» Assigned task
Should a picture appear anywhere in the data, omit it and copy everything else exactly.

(Material provided Opens)

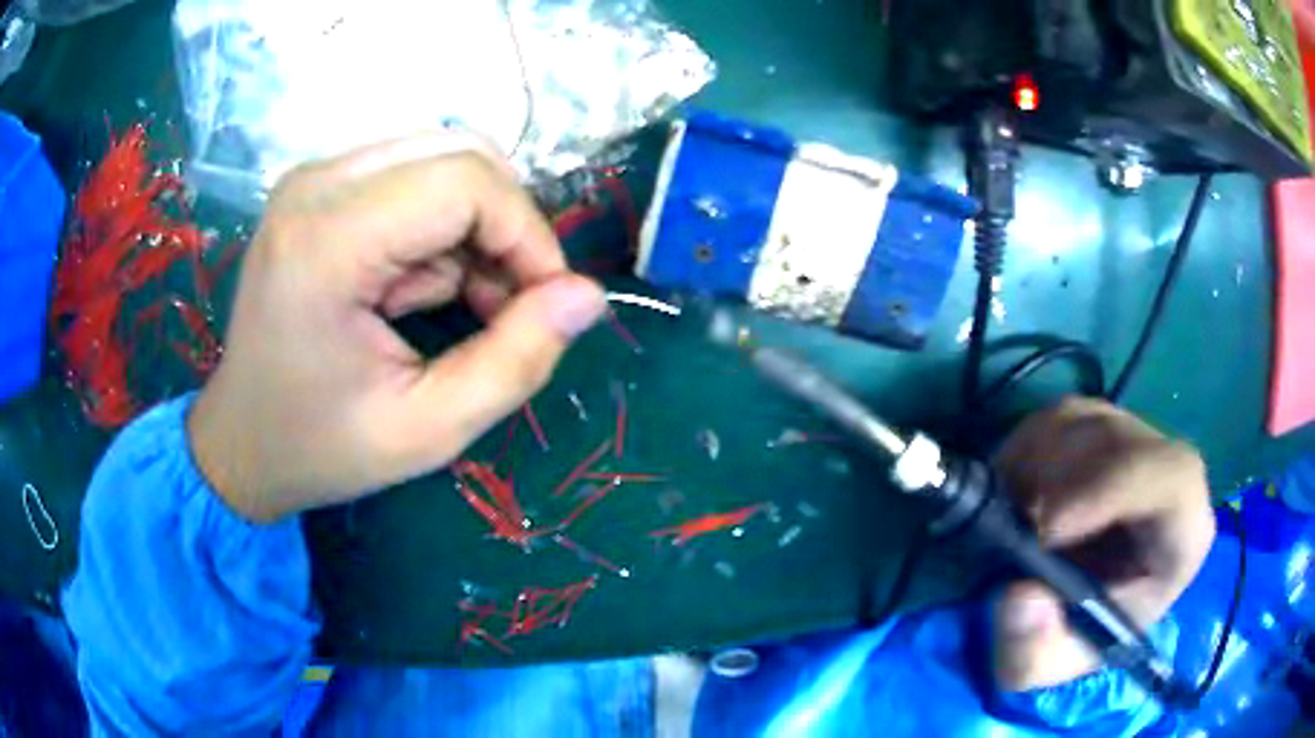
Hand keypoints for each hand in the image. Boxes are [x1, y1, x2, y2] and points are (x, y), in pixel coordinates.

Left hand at [187, 135, 605, 521]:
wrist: (239, 442)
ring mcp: (313, 179)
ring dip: (476, 228)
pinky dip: (442, 228)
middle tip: (511, 304)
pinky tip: (423, 287)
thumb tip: (588, 295)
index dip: (527, 235)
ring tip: (467, 303)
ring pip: (444, 158)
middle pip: (461, 154)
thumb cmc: (321, 446)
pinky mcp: (319, 188)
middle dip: (507, 226)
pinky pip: (414, 176)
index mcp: (326, 241)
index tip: (545, 303)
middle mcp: (316, 185)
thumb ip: (516, 362)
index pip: (467, 182)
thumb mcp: (429, 429)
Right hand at [988, 397, 1214, 690]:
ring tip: (1012, 520)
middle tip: (1011, 529)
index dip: (1112, 489)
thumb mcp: (1053, 664)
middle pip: (1116, 443)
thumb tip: (1019, 597)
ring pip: (1081, 422)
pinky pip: (1055, 417)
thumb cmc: (1086, 634)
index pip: (1173, 477)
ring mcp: (1134, 435)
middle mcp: (1168, 468)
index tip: (1047, 529)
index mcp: (1184, 529)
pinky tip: (1016, 496)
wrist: (1087, 603)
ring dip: (1031, 469)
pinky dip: (1023, 453)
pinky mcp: (1100, 421)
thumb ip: (1035, 651)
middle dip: (1055, 484)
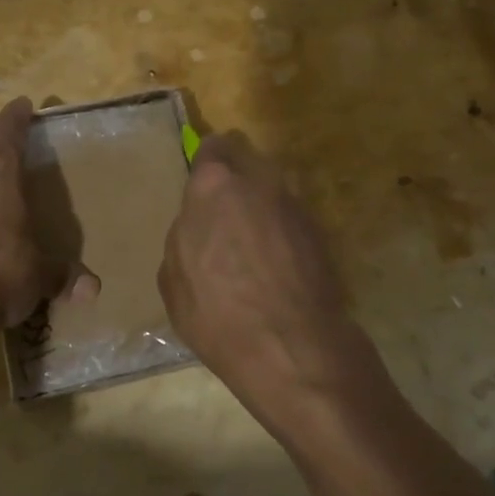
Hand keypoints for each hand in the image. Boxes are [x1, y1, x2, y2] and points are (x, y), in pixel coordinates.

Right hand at [158, 132, 381, 431]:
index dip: (205, 165)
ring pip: (271, 189)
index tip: (202, 188)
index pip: (211, 148)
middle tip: (224, 213)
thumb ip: (185, 236)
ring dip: (260, 204)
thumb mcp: (173, 278)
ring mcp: (295, 204)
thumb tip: (198, 229)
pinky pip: (290, 218)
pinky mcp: (321, 231)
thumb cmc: (216, 313)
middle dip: (235, 178)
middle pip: (246, 161)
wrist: (291, 347)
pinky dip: (281, 231)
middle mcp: (259, 181)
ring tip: (251, 243)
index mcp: (213, 185)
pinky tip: (274, 264)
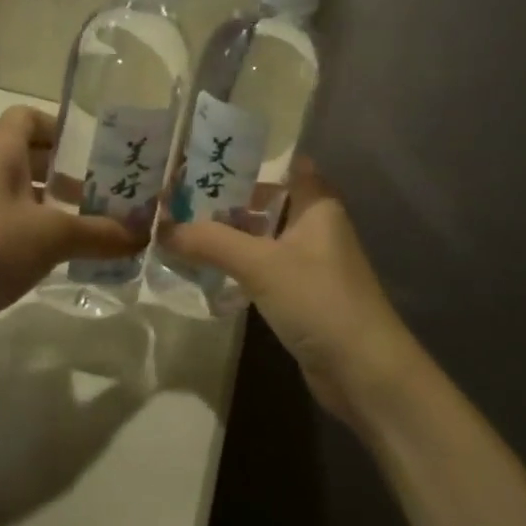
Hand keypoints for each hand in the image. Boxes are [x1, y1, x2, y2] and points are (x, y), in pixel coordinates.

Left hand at [0, 106, 140, 324]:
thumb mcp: (52, 237)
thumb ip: (101, 234)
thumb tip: (144, 235)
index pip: (29, 118)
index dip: (62, 129)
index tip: (95, 155)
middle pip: (26, 157)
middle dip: (66, 174)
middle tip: (103, 197)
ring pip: (13, 194)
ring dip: (48, 208)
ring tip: (85, 232)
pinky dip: (26, 234)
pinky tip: (50, 261)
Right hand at [158, 161, 422, 427]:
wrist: (363, 370)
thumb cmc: (319, 300)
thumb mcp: (261, 264)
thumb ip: (211, 242)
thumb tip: (162, 228)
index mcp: (317, 204)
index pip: (286, 164)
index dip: (251, 157)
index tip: (208, 155)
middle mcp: (316, 226)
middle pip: (268, 201)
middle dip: (228, 198)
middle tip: (179, 194)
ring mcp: (310, 262)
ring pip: (263, 237)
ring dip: (229, 234)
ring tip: (181, 228)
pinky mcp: (302, 294)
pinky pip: (264, 268)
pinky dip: (238, 265)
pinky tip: (206, 268)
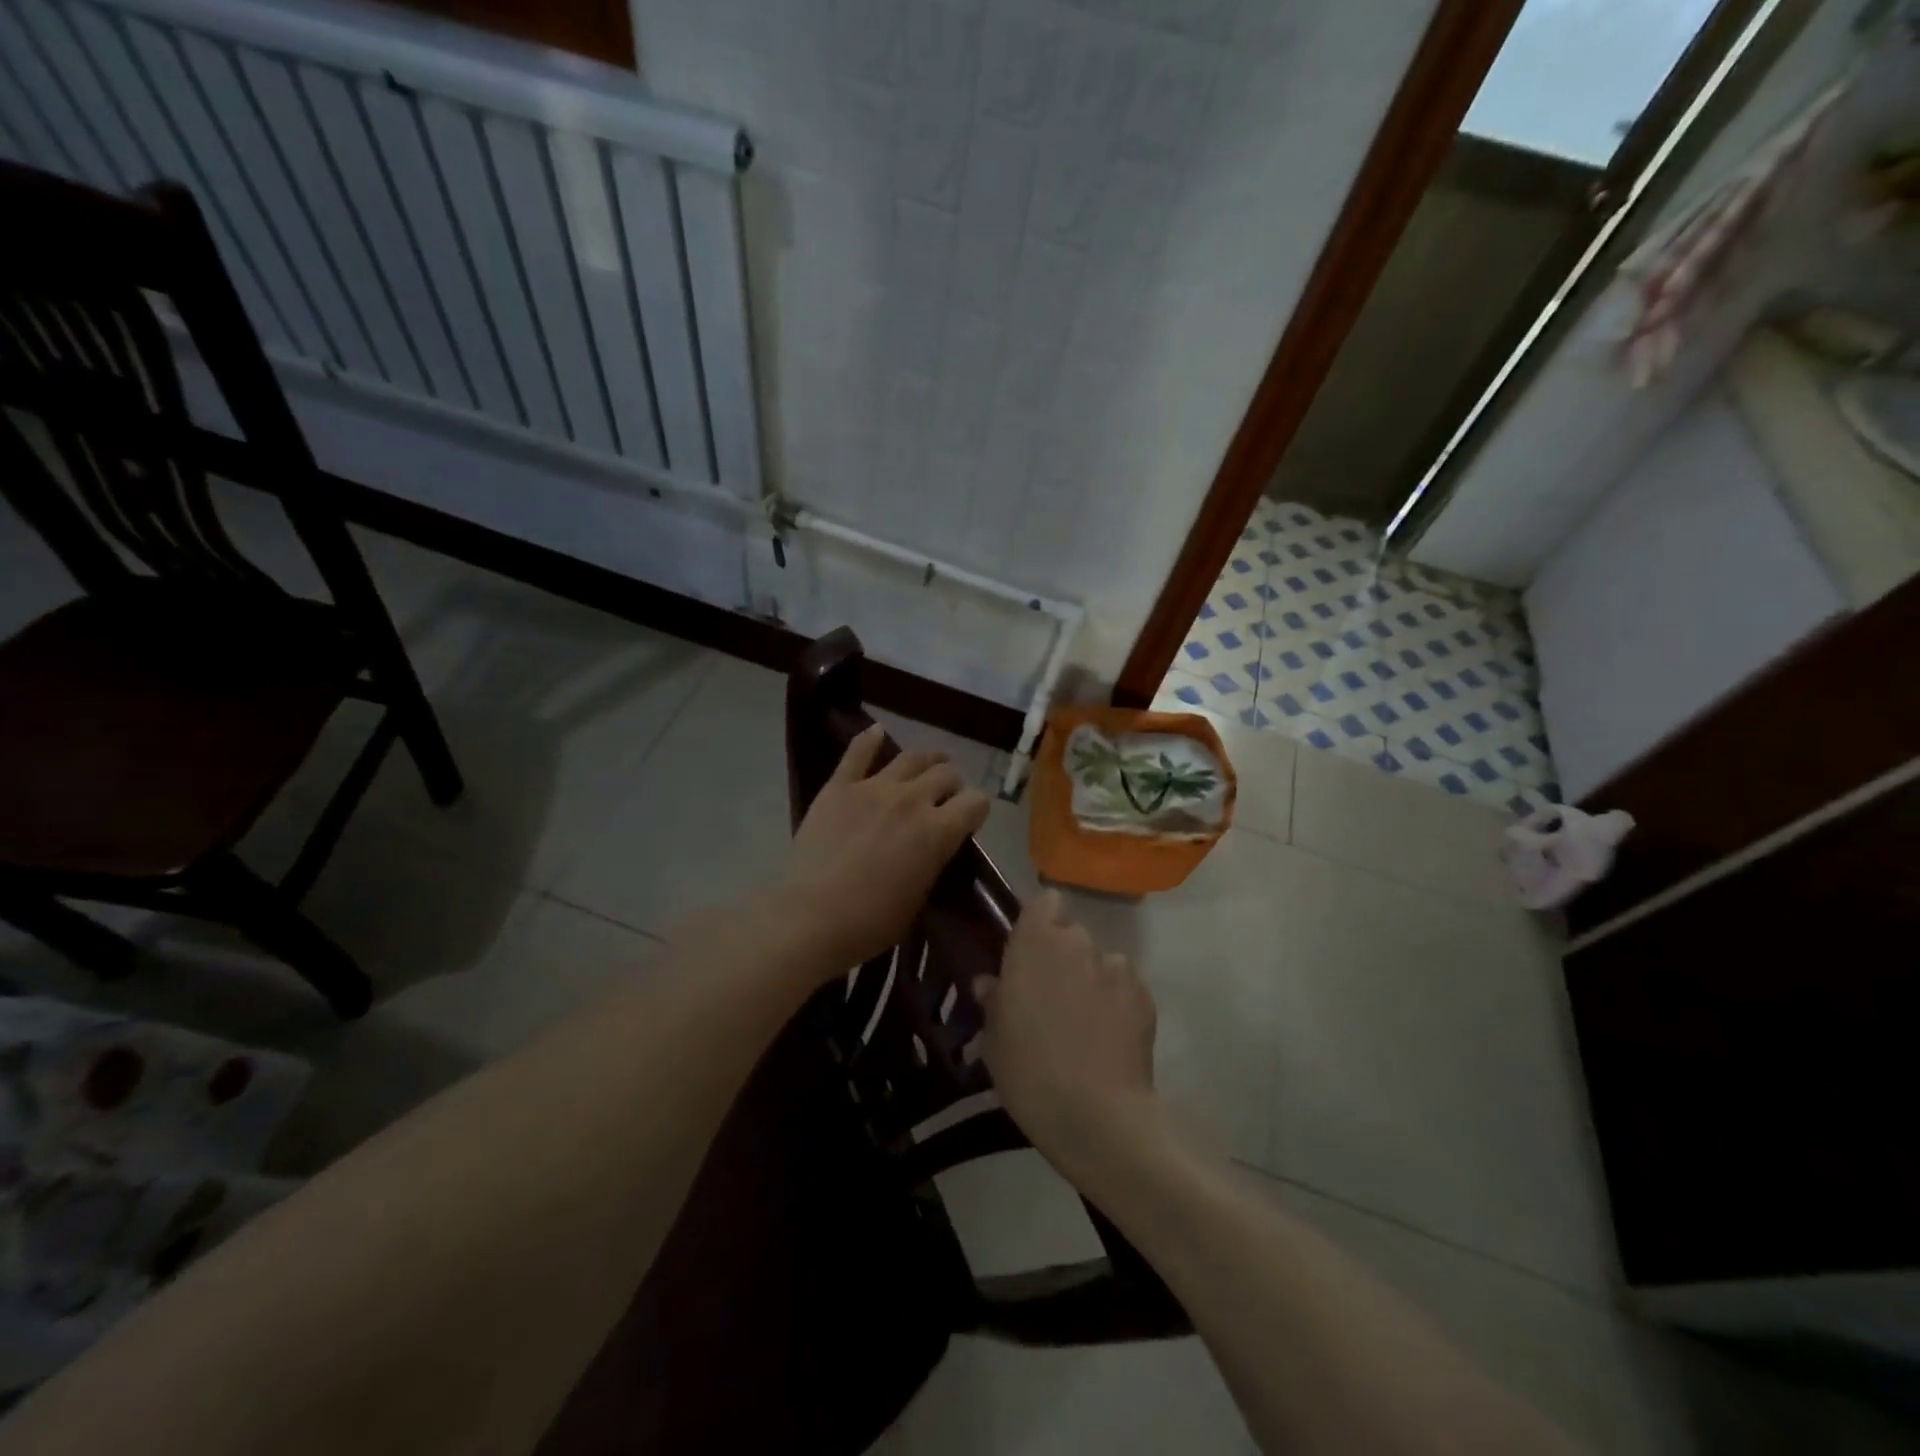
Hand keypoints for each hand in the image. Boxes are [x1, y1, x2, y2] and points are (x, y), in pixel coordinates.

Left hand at [773, 725, 990, 977]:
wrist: (811, 917)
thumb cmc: (870, 922)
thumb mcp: (919, 898)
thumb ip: (933, 863)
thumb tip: (935, 848)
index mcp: (938, 832)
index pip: (976, 802)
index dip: (976, 810)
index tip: (969, 820)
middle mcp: (912, 800)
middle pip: (946, 775)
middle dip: (952, 784)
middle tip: (945, 797)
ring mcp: (874, 788)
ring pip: (911, 757)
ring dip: (927, 759)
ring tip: (930, 762)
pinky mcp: (839, 786)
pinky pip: (857, 753)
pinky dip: (869, 739)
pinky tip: (877, 732)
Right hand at [974, 891, 1159, 1174]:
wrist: (1096, 1114)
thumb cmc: (1029, 1071)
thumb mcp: (994, 1039)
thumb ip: (993, 1001)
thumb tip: (989, 983)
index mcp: (1034, 943)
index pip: (1043, 902)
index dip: (1040, 921)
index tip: (1030, 948)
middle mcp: (1077, 943)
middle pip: (1071, 933)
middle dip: (1063, 955)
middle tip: (1052, 994)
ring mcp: (1115, 967)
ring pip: (1100, 961)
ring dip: (1092, 978)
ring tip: (1086, 1020)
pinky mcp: (1144, 994)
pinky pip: (1125, 985)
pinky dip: (1118, 1001)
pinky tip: (1110, 1036)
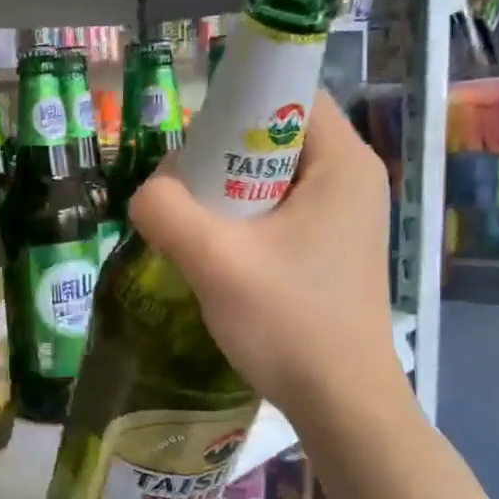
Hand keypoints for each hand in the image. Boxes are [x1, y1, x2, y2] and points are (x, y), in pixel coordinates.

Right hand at [129, 93, 407, 418]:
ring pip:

(Material provided Closes)

» Solution to this task
Hand keypoints for each hand in the image. Boxes are [x1, y1, x2, y2] and points are (x, y), in pixel coordinates.

Left hand at [187, 135, 605, 521]:
wrist: (239, 442)
ring mcp: (313, 179)
ring dip: (476, 228)
pinky dip: (442, 228)
middle tip: (511, 304)
pinky tip: (423, 287)
thumb tip: (588, 295)
index dip: (527, 235)
ring tip: (467, 303)
ring pip: (444, 158)
middle pip: (461, 154)
thumb cmc: (321, 446)
pinky mcp: (319, 188)
middle dip: (507, 226)
pinky pip: (414, 176)
index mcp: (326, 241)
index tip: (545, 303)
middle mcp: (316, 185)
thumb ip: (516, 362)
index pip: (467, 182)
thumb mcp: (429, 429)
Right hand at [988, 397, 1214, 690]:
ring tip: (1012, 520)
middle tip: (1011, 529)
index dip: (1112, 489)
thumb mcp: (1053, 664)
middle pip: (1116, 443)
thumb tip: (1019, 597)
ring pip: (1081, 422)
pinky pip: (1055, 417)
thumb cmc: (1086, 634)
index pip: (1173, 477)
ring mcp: (1134, 435)
middle mcp: (1168, 468)
index tip: (1047, 529)
index mcp: (1184, 529)
pinky tip: (1016, 496)
wrist: (1087, 603)
ring dip: (1031, 469)
pinky dip: (1023, 453)
pinky mcp: (1100, 421)
thumb ip: (1035, 651)
middle dip: (1055, 484)
Hand keypoints for each hand in the image. Boxes are [x1, y1, x2, y2] and points are (x, y), in pixel coordinates.

Right hand at [158, 132, 381, 431]:
index dip: (205, 165)
ring pip: (271, 189)
index tip: (202, 188)
index pip: (211, 148)
middle tip: (224, 213)
thumb ip: (185, 236)
ring dip: (260, 204)
thumb mcp: (173, 278)
ring mcp: (295, 204)
thumb tip: (198, 229)
pinky pip: (290, 218)
pinky mcp: (321, 231)
thumb cmc: (216, 313)
middle dip: (235, 178)
middle pip: (246, 161)
wrist: (291, 347)
pinky dip: (281, 231)
middle mcp: (259, 181)
ring tip: (251, 243)
index mcp: (213, 185)
pinky tip: (274, 264)
Hand keypoints for each hand in the image. Boxes are [x1, y1, x2, y2] and points are (x, y), in pixel coordinates.

Left hand at [0, 106, 140, 324]:
thumb mcp: (52, 237)
thumb ip: (101, 234)
thumb tip: (144, 235)
index pip: (29, 118)
index dip: (62, 129)
index tip: (95, 155)
middle pip: (26, 157)
middle dip: (66, 174)
middle tip: (103, 197)
ring pip: (13, 194)
ring dip: (48, 208)
ring tip: (85, 232)
pinky dip: (26, 234)
pinky tip: (50, 261)
Right hand at [158, 161, 422, 427]:
wrist: (363, 370)
thumb cmc: (319, 300)
thumb mcp: (261, 264)
thumb ip: (211, 242)
thumb tip: (162, 228)
index mcp: (317, 204)
index pip: (286, 164)
index dip: (251, 157)
index tip: (208, 155)
middle mcp: (316, 226)
middle pip: (268, 201)
middle dip: (228, 198)
middle tip: (179, 194)
ring mcp: (310, 262)
ring pip: (263, 237)
ring dip: (229, 234)
ring tip: (181, 228)
pinky mcp: (302, 294)
pinky pip: (264, 268)
pinky dip: (238, 265)
pinky tip: (206, 268)
Hand keypoints for each hand in the image. Boxes are [x1, y1, x2, y2] and points are (x, y), in pixel coordinates.

Left hand at [773, 725, 990, 977]:
wrist: (811, 917)
thumb cmc: (870, 922)
thumb mcp: (919, 898)
thumb ip: (933, 863)
thumb tip: (935, 848)
index mcp: (938, 832)
index pip: (976, 802)
index dip: (976, 810)
index tip: (969, 820)
middle mcp: (912, 800)
middle pip: (946, 775)
middle dip: (952, 784)
middle tip: (945, 797)
ring mcp: (874, 788)
ring pip: (911, 757)
ring dip: (927, 759)
ring tip: (930, 762)
pinky mcp: (839, 786)
pinky pip: (857, 753)
pinky dip: (869, 739)
pinky tip: (877, 732)
Right hand at [974, 891, 1159, 1174]:
wrist: (1096, 1114)
thumb cmc: (1029, 1071)
thumb mcp: (994, 1039)
thumb ip: (993, 1001)
thumb tip: (989, 983)
index mcp: (1034, 943)
index pip: (1043, 902)
index dip: (1040, 921)
index tip: (1030, 948)
middle mcp: (1077, 943)
middle pip: (1071, 933)
middle dip: (1063, 955)
middle tip: (1052, 994)
ring mcp: (1115, 967)
ring pip: (1100, 961)
ring dip: (1092, 978)
ring tip: (1086, 1020)
pinky mcp: (1144, 994)
pinky pip: (1125, 985)
pinky dip: (1118, 1001)
pinky tip: (1110, 1036)
Hand keypoints for each hand in the image. Boxes are [x1, y1, x2, y2] and points are (x, y), in pixel coordinates.

Right hand at [129, 93, 407, 418]:
ring pip:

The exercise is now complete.